Jakarta – Terkait kewajiban bayar uang mahar sebesar Rp 1 Milyar bagi tiap bakal calon ketua umum Dewan Pimpinan Pusat Partai Golkar, politisi senior Partai Golkar, Akbar Tanjung, menyatakan kembali penolakannya. Menurut Akbar, kewajiban setor uang akan menyulitkan mereka yang memiliki nilai, gagasan, dan keterpanggilan politik untuk menjadi pemimpin.
Akbar menilai, sebagai sebuah partai politik yang mengedepankan perjuangan semestinya diisi pula oleh orang-orang yang memiliki idealisme perjuangan dan memiliki gagasan untuk kemajuan partai dan negara dan tidak pantas untuk mengajukan syarat iuran dengan nilai yang sangat besar.
“Namun orang yang memiliki idealisme seperti itu kebanyakan merupakan kalangan yang tidak memiliki sumber dana besar,” kata Akbar di Jakarta, Selasa (3/5/2016). “Jumlah yang besar akan membuatnya berpikir ulang, meski idealismenya tinggi. Akibatnya, mereka tidak bisa ikut (pencalonan),” imbuhnya.
Lebih lanjut Mantan Ketua Umum Partai Golkar itu mengatakan, adanya setoran seperti itu akan menimbulkan budaya negatif di tubuh partai. Bahkan menjadi preseden yang akan diikuti oleh kepengurusan di lapisan bawah ketika melakukan proses politik serupa.
“Saya khawatir ini akan menjadi preseden yang akan ditiru di tingkat provinsi atau kabupaten/kota. Pemilihan dengan nuansa uang itu bukanlah hal yang biasa dalam organisasi politik,” ujarnya.
Menurutnya, persoalan pendanaan sebetulnya bisa diatasi jika panitia secara terbuka mengajak semua pemangku kepentingan partai untuk ikut berkontribusi sesuai dengan kemampuannya. “Ini masalah bersama. Saya yakin, semua memberikan kontribusinya,” katanya.
Selain itu, Akbar menyarankan partai mencari dana dari sumber lain, termasuk dari kader dan orang yang mengapresiasi partai.
Sejak wacana iuran wajib itu bergulir, mantan Ketua Dewan Perwakilan Rakyat itu menyatakan ketidaksetujuannya.
“Pokoknya uang janganlah dijadikan parameter. Saya tidak setuju ada kontribusi dari caketum, pertama diwacanakan Rp 20 miliar, sekarang jangankan Rp 10 miliar, Rp 5 miliar pun saya tidak setuju. Kalau ada masalah partai ya diselesaikanlah. Kalau misalnya biaya cukup besar ya kita pindah jangan di Bali, di Asrama Haji saja, kan gampang,” begitu kata Akbar, Rabu (27/4/2016) pekan lalu.

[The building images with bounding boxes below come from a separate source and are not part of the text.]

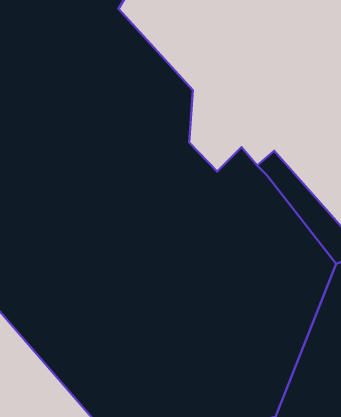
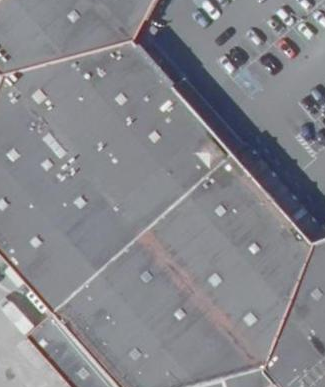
building: none -> [189,104,232,171]

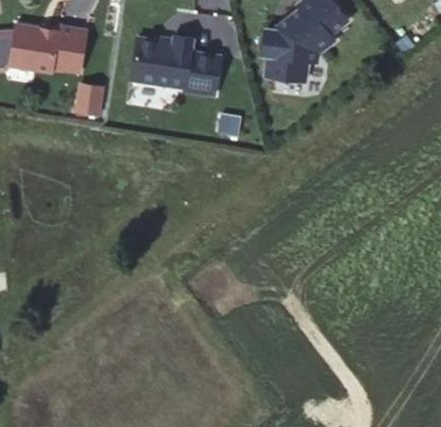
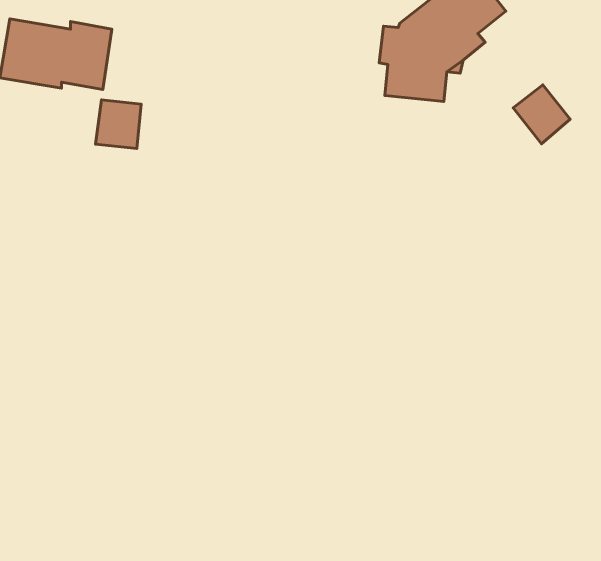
building: [129,35,219,95] -> none
building: none -> [513,85,570,144]

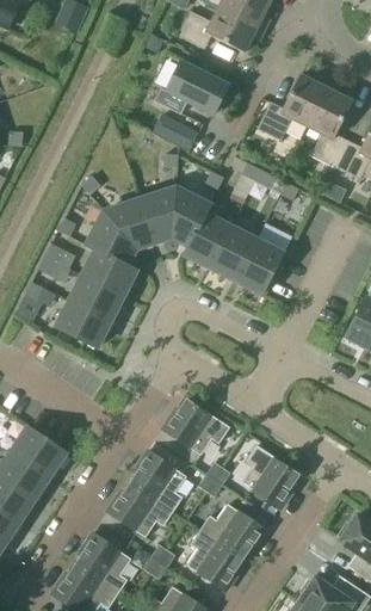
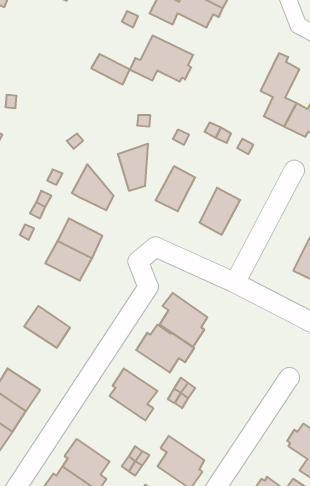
building: [256,74,328,140] -> none
building: [152,113,197,149] -> [91,54,130,85]
building: [172,187,209,245] -> none
building: [104,199,153,248] -> none
building: [210,227,255,279] -> none
building: [82,249,135,295] -> none
building: [11,426,64,475] -> [24,306,70,348]
building: [241,445,297,508] -> [159,293,207,347]
building: [106,482,172,537] -> none
building: [199,504,266,557] -> none

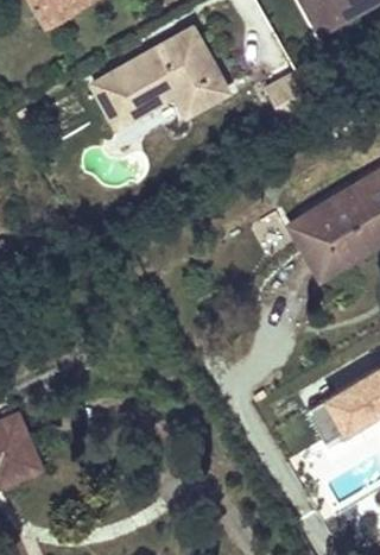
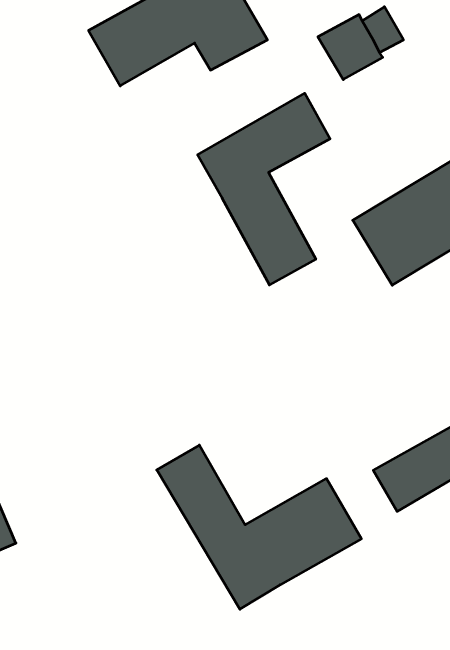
building: none -> [198,93,330,285]
building: none -> [157,445,361,609]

Akbar mengingatkan jika Munaslub selalu identik dengan uang, maka citra Golkar akan terpuruk. Masyarakat akan menilai urusan di Golkar hanya uang. “Nanti opini publik jadi tidak baik. Wah, ini partai urusannya cuman uang. Nanti citra Golkar merosot, di depan publik keterpilihan Golkar juga menurun”.
Namun, sikap Akbar tak menyurutkan wacana itu di kalangan pimpinan elit partai lainnya. Hingga akhirnya rapat pleno DPP Partai Golkar, Kamis (28/4) pekan lalu, memutuskan bahwa para bakal calon ketua umum wajib membayar Rp 1 miliar. Alasannya, untuk menghindari politik uang dan mendanai penyelenggaraan Muyawarah Nasional Luar Biasa (Munaslub) Partai Golkar yang akan digelar di Bali, 26-27 Mei 2016 yang akan datang.